— WHAT THE TASK REQUIRES —
Please reproduce all the records exactly while leaving out their pictures.

— INFORMATION SHOWN —

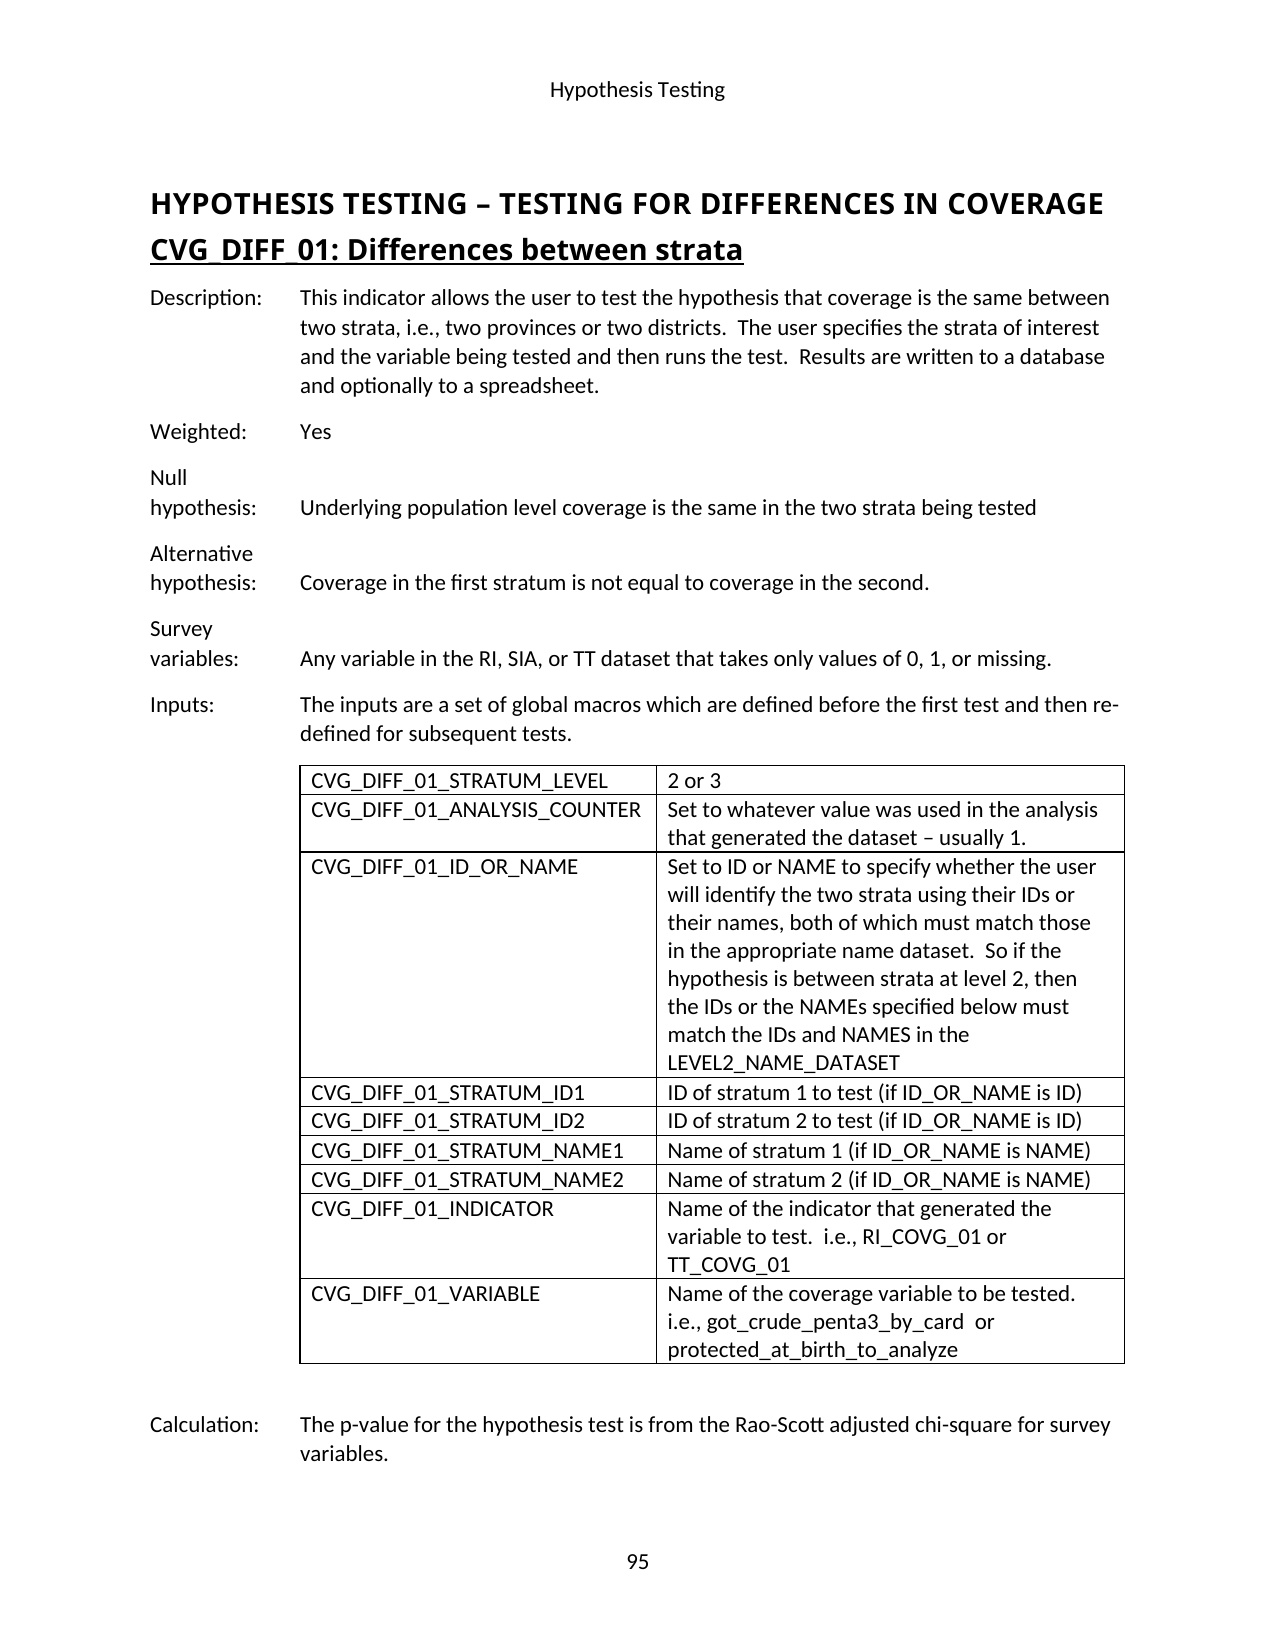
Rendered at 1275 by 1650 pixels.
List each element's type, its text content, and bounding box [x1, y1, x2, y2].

table_cell CVG_DIFF_01_ANALYSIS_COUNTER [301, 795, 656, 851]
table_cell Name of stratum 2 (if ID_OR_NAME is NAME) [657, 1165, 1124, 1193]
table_cell Name of the coverage variable to be tested. i.e., got_crude_penta3_by_card or protected_at_birth_to_analyze [657, 1279, 1124, 1363]
table_header 2 or 3 [657, 766, 1124, 794]
text Survey variables: Any variable in the RI, SIA, or TT dataset that takes only values of 0, 1, or missing. [150, 614, 1125, 672]
table_cell CVG_DIFF_01_STRATUM_NAME1 [301, 1136, 656, 1164]
table_cell Name of stratum 1 (if ID_OR_NAME is NAME) [657, 1136, 1124, 1164]
subtitle CVG_DIFF_01: Differences between strata [150, 229, 1125, 269]
table_cell CVG_DIFF_01_STRATUM_ID2 [301, 1107, 656, 1135]
table_cell ID of stratum 1 to test (if ID_OR_NAME is ID) [657, 1078, 1124, 1106]
table_cell CVG_DIFF_01_STRATUM_ID1 [301, 1078, 656, 1106]
table_cell CVG_DIFF_01_STRATUM_NAME2 [301, 1165, 656, 1193]
table_cell ID of stratum 2 to test (if ID_OR_NAME is ID) [657, 1107, 1124, 1135]
subtitle Hypothesis Testing – Testing for Differences in Coverage [150, 183, 1125, 223]
text Weighted: Yes [150, 417, 1125, 446]
text Description: This indicator allows the user to test the hypothesis that coverage is the same between two strata, i.e., two provinces or two districts. The user specifies the strata of interest and the variable being tested and then runs the test. Results are written to a database and optionally to a spreadsheet. [150, 283, 1125, 399]
table_cell Set to whatever value was used in the analysis that generated the dataset – usually 1. [657, 795, 1124, 851]
text Null hypothesis: Underlying population level coverage is the same in the two strata being tested [150, 463, 1125, 521]
text Inputs: The inputs are a set of global macros which are defined before the first test and then re-defined for subsequent tests. [150, 690, 1125, 747]
table_cell CVG_DIFF_01_VARIABLE [301, 1279, 656, 1363]
table_header CVG_DIFF_01_STRATUM_LEVEL [301, 766, 656, 794]
text Calculation: The p-value for the hypothesis test is from the Rao-Scott adjusted chi-square for survey variables. [150, 1410, 1125, 1467]
table_cell Set to ID or NAME to specify whether the user will identify the two strata using their IDs or their names, both of which must match those in the appropriate name dataset. So if the hypothesis is between strata at level 2, then the IDs or the NAMEs specified below must match the IDs and NAMES in the LEVEL2_NAME_DATASET [657, 853, 1124, 1077]
table_cell Name of the indicator that generated the variable to test. i.e., RI_COVG_01 or TT_COVG_01 [657, 1194, 1124, 1278]
table_cell CVG_DIFF_01_INDICATOR [301, 1194, 656, 1278]
table_cell CVG_DIFF_01_ID_OR_NAME [301, 853, 656, 1077]
text Alternative hypothesis: Coverage in the first stratum is not equal to coverage in the second. [150, 539, 1125, 596]
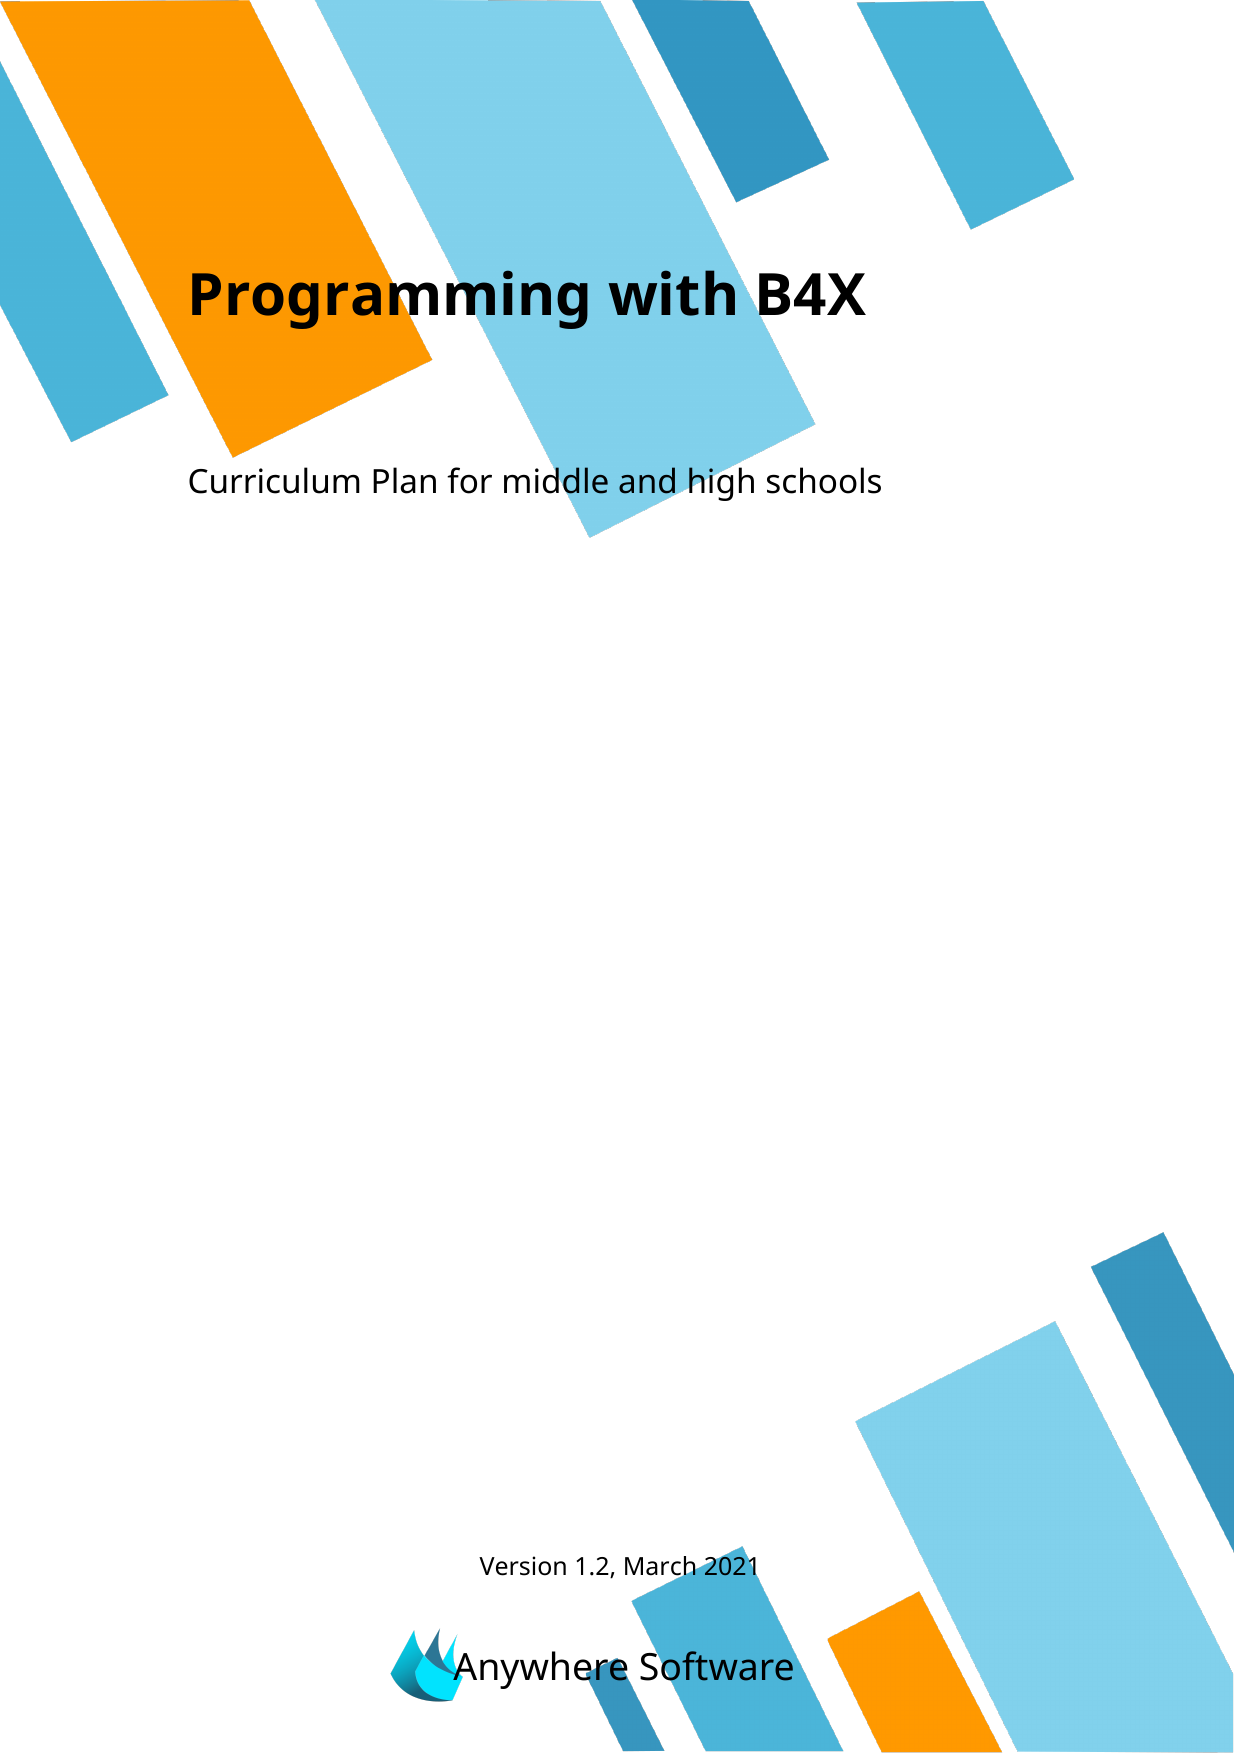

— YOUR RESPONSE —
Rendered at 1275 by 1650 pixels.
List each element's type, its text content, and bounding box [x1, y1, x2, y2].

table_cell CVG_DIFF_01_ANALYSIS_COUNTER [301, 795, 656, 851]
table_cell Name of stratum 2 (if ID_OR_NAME is NAME) [657, 1165, 1124, 1193]
table_cell Name of the coverage variable to be tested. i.e., got_crude_penta3_by_card or protected_at_birth_to_analyze [657, 1279, 1124, 1363]
table_header 2 or 3 [657, 766, 1124, 794]
text Survey variables: Any variable in the RI, SIA, or TT dataset that takes only values of 0, 1, or missing. [150, 614, 1125, 672]
table_cell CVG_DIFF_01_STRATUM_NAME1 [301, 1136, 656, 1164]
table_cell Name of stratum 1 (if ID_OR_NAME is NAME) [657, 1136, 1124, 1164]
subtitle CVG_DIFF_01: Differences between strata [150, 229, 1125, 269]
table_cell CVG_DIFF_01_STRATUM_ID2 [301, 1107, 656, 1135]
table_cell ID of stratum 1 to test (if ID_OR_NAME is ID) [657, 1078, 1124, 1106]
table_cell CVG_DIFF_01_STRATUM_ID1 [301, 1078, 656, 1106]
table_cell CVG_DIFF_01_STRATUM_NAME2 [301, 1165, 656, 1193]
table_cell ID of stratum 2 to test (if ID_OR_NAME is ID) [657, 1107, 1124, 1135]
subtitle Hypothesis Testing – Testing for Differences in Coverage [150, 183, 1125, 223]
text Weighted: Yes [150, 417, 1125, 446]
text Description: This indicator allows the user to test the hypothesis that coverage is the same between two strata, i.e., two provinces or two districts. The user specifies the strata of interest and the variable being tested and then runs the test. Results are written to a database and optionally to a spreadsheet. [150, 283, 1125, 399]
table_cell Set to whatever value was used in the analysis that generated the dataset – usually 1. [657, 795, 1124, 851]
text Null hypothesis: Underlying population level coverage is the same in the two strata being tested [150, 463, 1125, 521]
text Inputs: The inputs are a set of global macros which are defined before the first test and then re-defined for subsequent tests. [150, 690, 1125, 747]
table_cell CVG_DIFF_01_VARIABLE [301, 1279, 656, 1363]
table_header CVG_DIFF_01_STRATUM_LEVEL [301, 766, 656, 794]
text Calculation: The p-value for the hypothesis test is from the Rao-Scott adjusted chi-square for survey variables. [150, 1410, 1125, 1467]
table_cell Set to ID or NAME to specify whether the user will identify the two strata using their IDs or their names, both of which must match those in the appropriate name dataset. So if the hypothesis is between strata at level 2, then the IDs or the NAMEs specified below must match the IDs and NAMES in the LEVEL2_NAME_DATASET [657, 853, 1124, 1077]
table_cell Name of the indicator that generated the variable to test. i.e., RI_COVG_01 or TT_COVG_01 [657, 1194, 1124, 1278]
table_cell CVG_DIFF_01_INDICATOR [301, 1194, 656, 1278]
table_cell CVG_DIFF_01_ID_OR_NAME [301, 853, 656, 1077]
text Alternative hypothesis: Coverage in the first stratum is not equal to coverage in the second. [150, 539, 1125, 596]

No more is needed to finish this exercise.